Schulze-Bondage and team conducted two random trials testing the effectiveness of epileptic surgery with treating focal temporal lobe epilepsy who did not respond to antiepileptic drugs. Before conducting the surgical operation on these patients, they are evaluated for the risks of surgery, especially cognitive function compared to the risks of continuing pharmacological medical treatments. The patient is made aware of the risks of the procedure, the probability of controlling their seizures, and their overall quality of life (Schulze-Bondage, 2014). Patients who are eligible for such an operation must have an EEG and fMRI confirmation that they are indeed suffering from this specific form of epilepsy.

An example of one of the multiple surgeries that can be done to help patients suffering from a form of epilepsy is a topectomy. A topectomy is known as a resective, which is an operation in which the specific epileptogenic area of the brain is surgically removed. If the use of the EEG/fMRI system cannot specifically detect where the epileptogenic activity is coming form there is a series of surgeries that can be done. During the first surgery involves implanting several subdural or intracerebral electrodes that will detect and record epileptogenic activity allowing for the distinct detection of the area of interest. After this has been done and the area has been detected, a second surgery is conducted to remove the specific area where the epileptogenic activity is occurring (Schulze-Bondage, 2014).

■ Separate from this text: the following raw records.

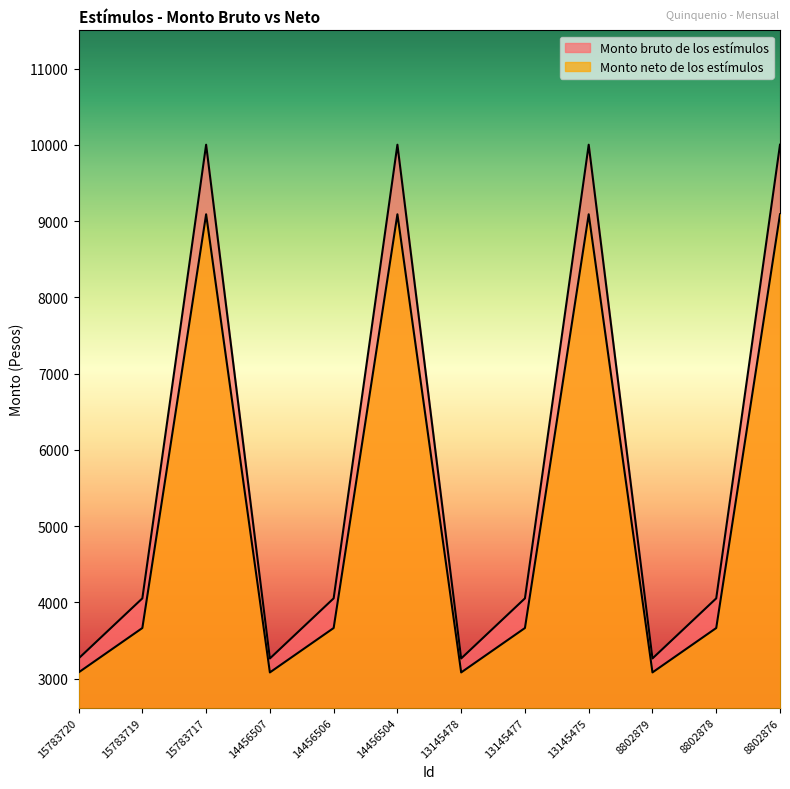

True or false: Monto bruto de los estímulos has more than 1 points higher than both neighbors.

True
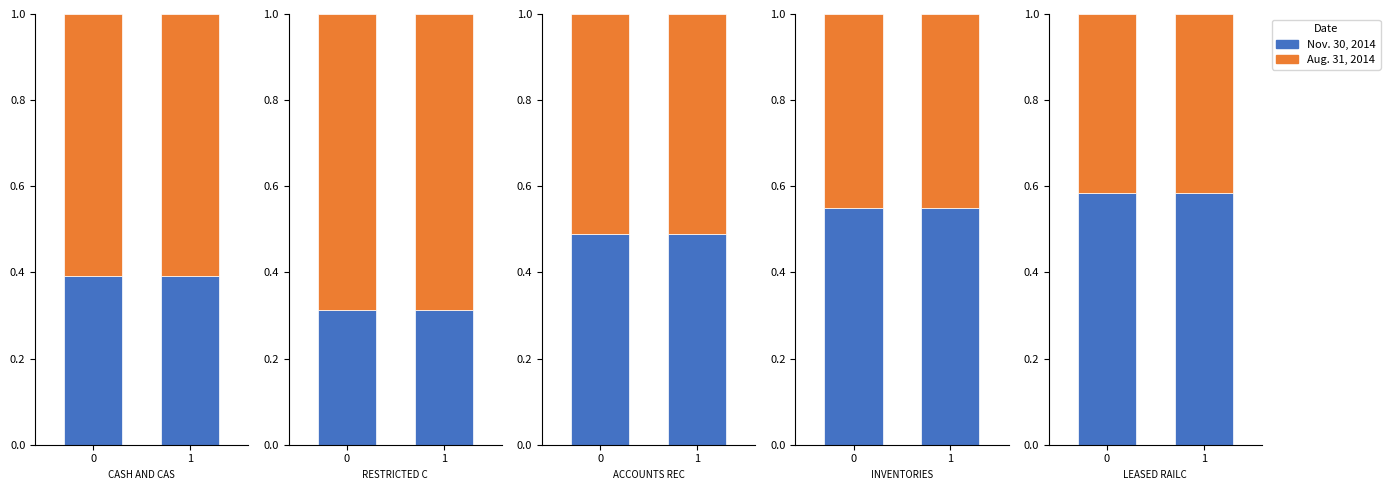

The value of Nov. 30, 2014 at 0 is 0.4. True or false?

True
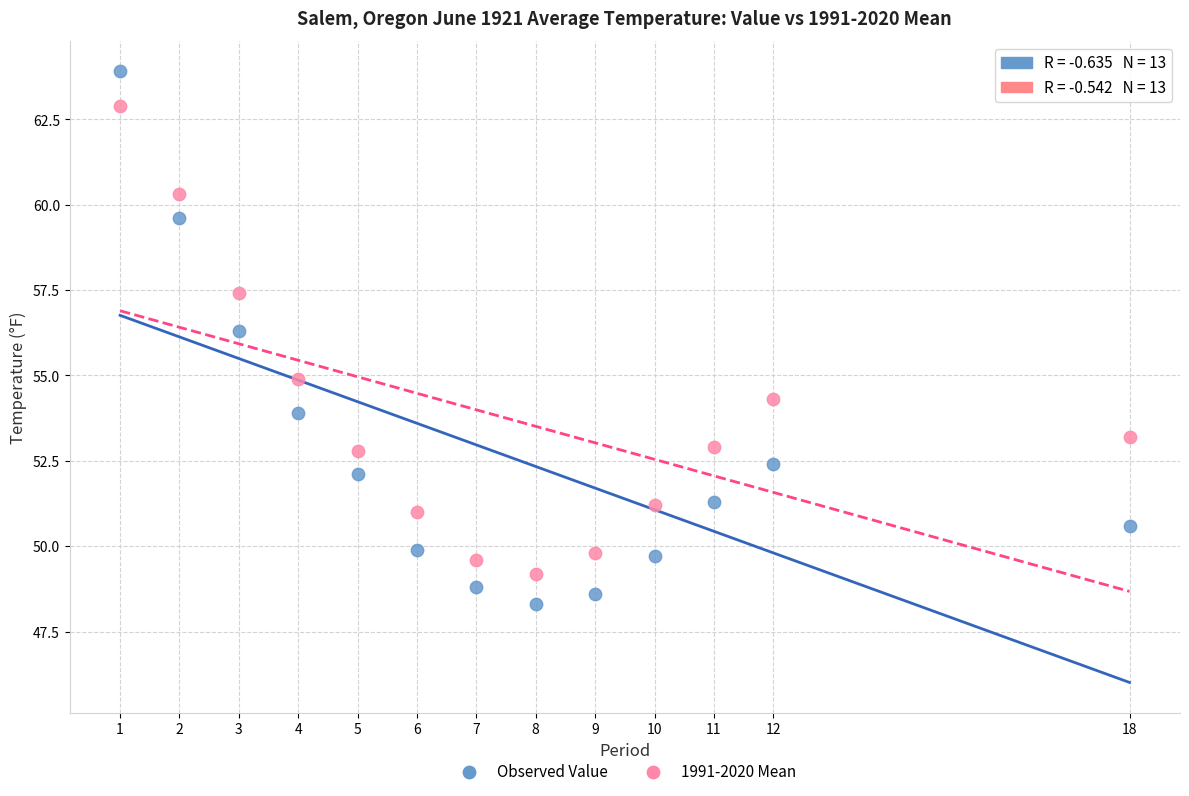

What are all the series names shown in the legend?

Observed Value, 1991-2020 Mean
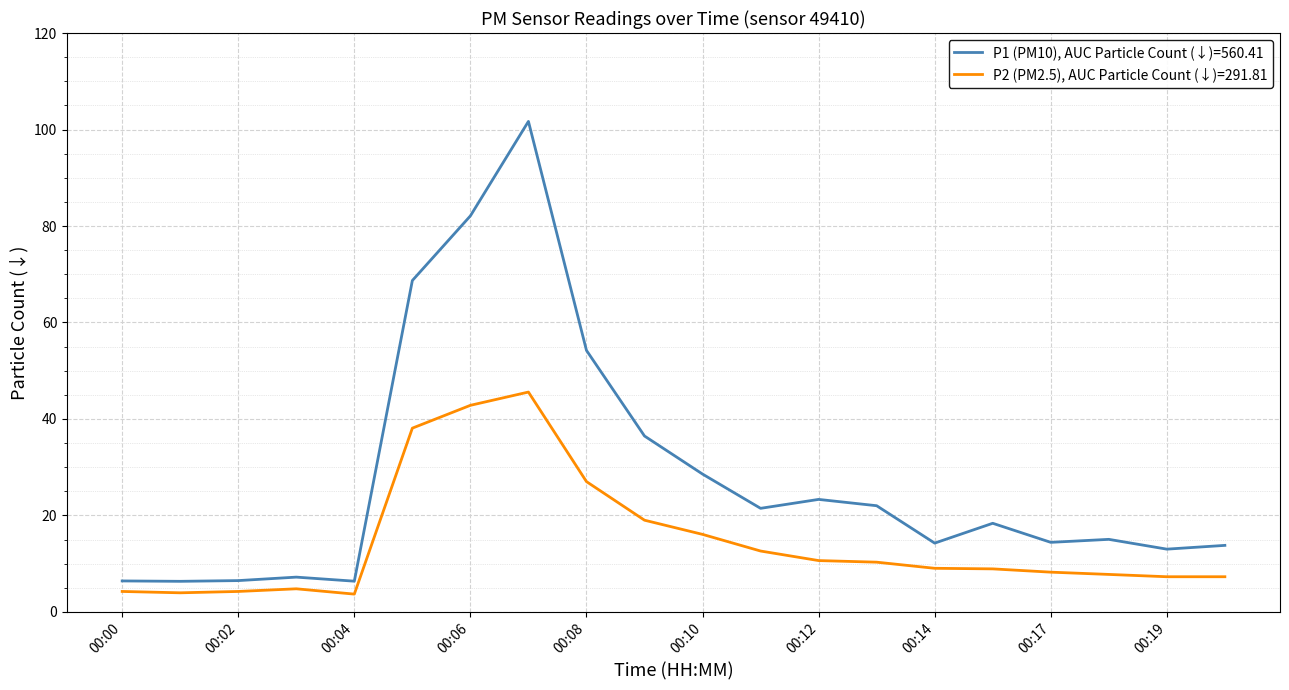

Count the number of categories in the chart.

20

Due to the ever-growing knowledge and technology used today, the success rates of a procedure like this are very high especially compared to what they may have been even 20 or 30 years ago. In the temporal procedures looked at by Schulze-Bondage and team, 70% to 80% of patients became completely free of seizures while 10% to 20% experienced a significant decrease in the frequency of their seizures. Despite these astonishing success numbers, there are still risks that need to be considered for patients considering such a surgical procedure. A resective surgery, such as a topectomy, is associated with a temporary surgical morbidity of 5.1% of patients and a permanent surgical morbidity of 1.5% with the morbidity typically being defects in things such as visual field defects, hemiparesis, aphasia, and cranial nerve palsies. Meanwhile the ultimate fear of any surgery, mortality, occurs in less than 0.1% of patients (Schulze-Bondage, 2014).  

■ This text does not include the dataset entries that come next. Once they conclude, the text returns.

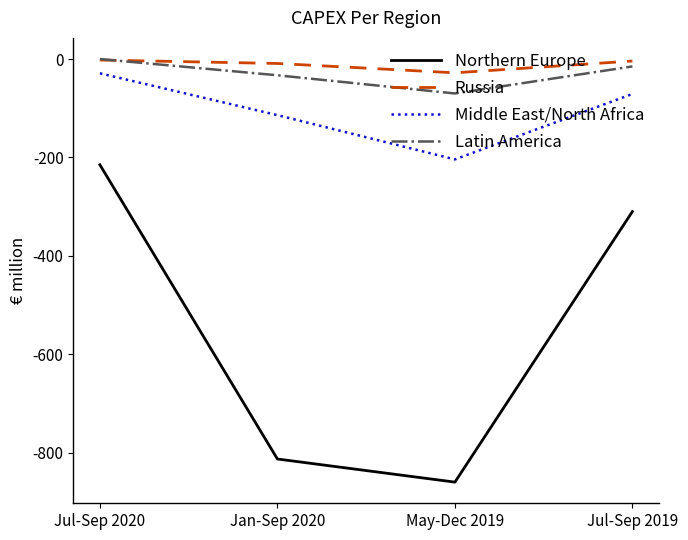

Which category has the lowest value in the Russia series?

May-Dec 2019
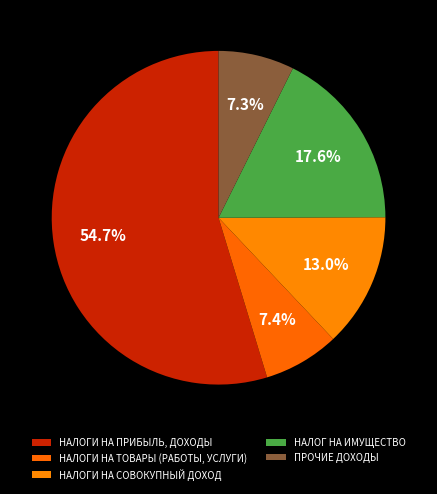

What percentage is NOT represented by НАЛОГ НА ИМУЩЕСТВО?

82.4%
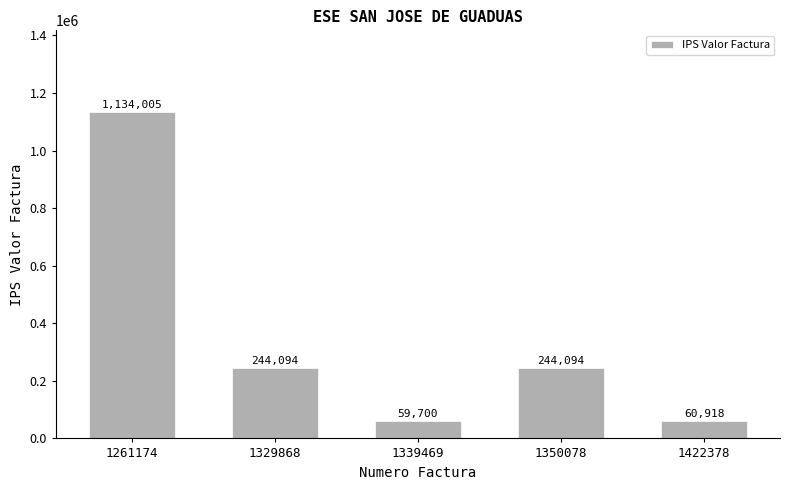

Where does the data first go above 244094?

1261174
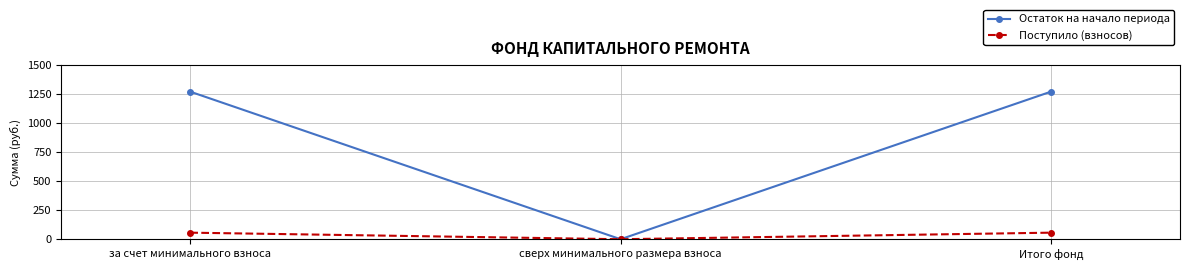

Reading right to left, what are all the values shown in this chart?

Остаток на начало периода: Итого фонд=1272.5	сверх минимального размера взноса=0.0	за счет минимального взноса=1272.5
Поступило (взносов): Итого фонд=56.6	сверх минимального размера взноса=0.0	за счет минимального взноса=56.6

Luckily the advances in imaging and molecular chemistry has made it possible to identify the etiology for some types of epilepsies (Shorvon, 2011). However, the matter of the fact is epilepsy is a disorder that can be very difficult to determine even in well-developed and high-income countries, let alone the countries who are struggle on a daily basis found essentials of existence like food and water. These factors make it hard to establish an estimate for a worldwide prevalence of epilepsy. A meta-analysis of 65 studies determined that the median prevalence of epilepsy in developed and high-income countries was 5.8 per 1,000 population (Bell, 2014). In the United States, this number was found to be 10.4 per 1,000 population (Bell, 20114). If this is the case, that means that out of the current 323.1 million people living in the US, 3.36 million will experience a form of an epileptic episode at some point in their life. Hopefully as our knowledge and understanding of the genetic causes of epilepsy increase and our treatment regimens continue to become significantly better, the prevalence of epilepsy in humankind will drastically decrease.